The Oregonian obituary in 1965 called Earl “a tough, able and demanding administrator and a wizard at municipal financing”. Commissioner William A. Bowes described him as a man willing to work 18 and 20 hours a day.
After his mayoral loss, Earl told his friends he was through with politics. He acquired a Packard automobile dealership. The business failed when the car ceased production, and he became a car salesman for a competitor, Barnard Motors. He was an active civic leader, with an interest in the Shriner’s Hospital for Crippled Children and the Easter Seals campaigns. Earl retired from business in 1959 after suffering a serious heart attack.
Earl was known as a flashy cigar-chewing man. He is described in his draft records as brown haired and blue eyed. Earl met his future wife E. Fay Wade while the two were attending Oregon State College, and they married March 25, 1920.

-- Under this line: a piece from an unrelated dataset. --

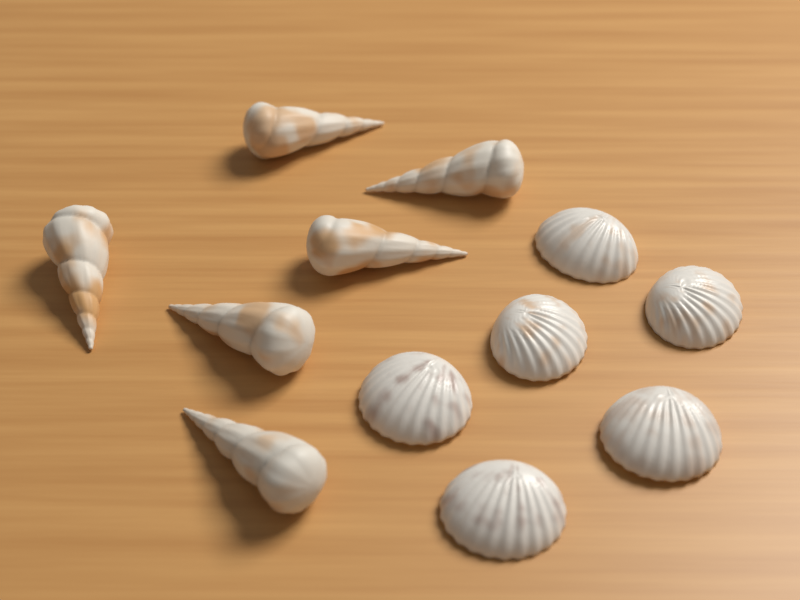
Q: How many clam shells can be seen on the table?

Besides the Shriner’s he also belonged to the American Legion, Moose International, Fraternal Order of Eagles, Rotary International, Woodmen of the World, Royal Order of Jesters, Phi Delta Theta, Neighbors of Woodcraft, the Multnomah Athletic Club, and was a 33rd Degree Freemason. He was also a Baptist.
Earl died at the age of 75 of a heart attack at his home on August 17, 1965. He is buried at Portland’s Lone Fir Cemetery. After her husbands death, Fay moved to Richardson, Texas to be with daughter Mrs. Reeves Hoffpauer when her husband died in 1965. Fay died on July 25, 1968 and is buried at Lone Fir Cemetery, next to her husband.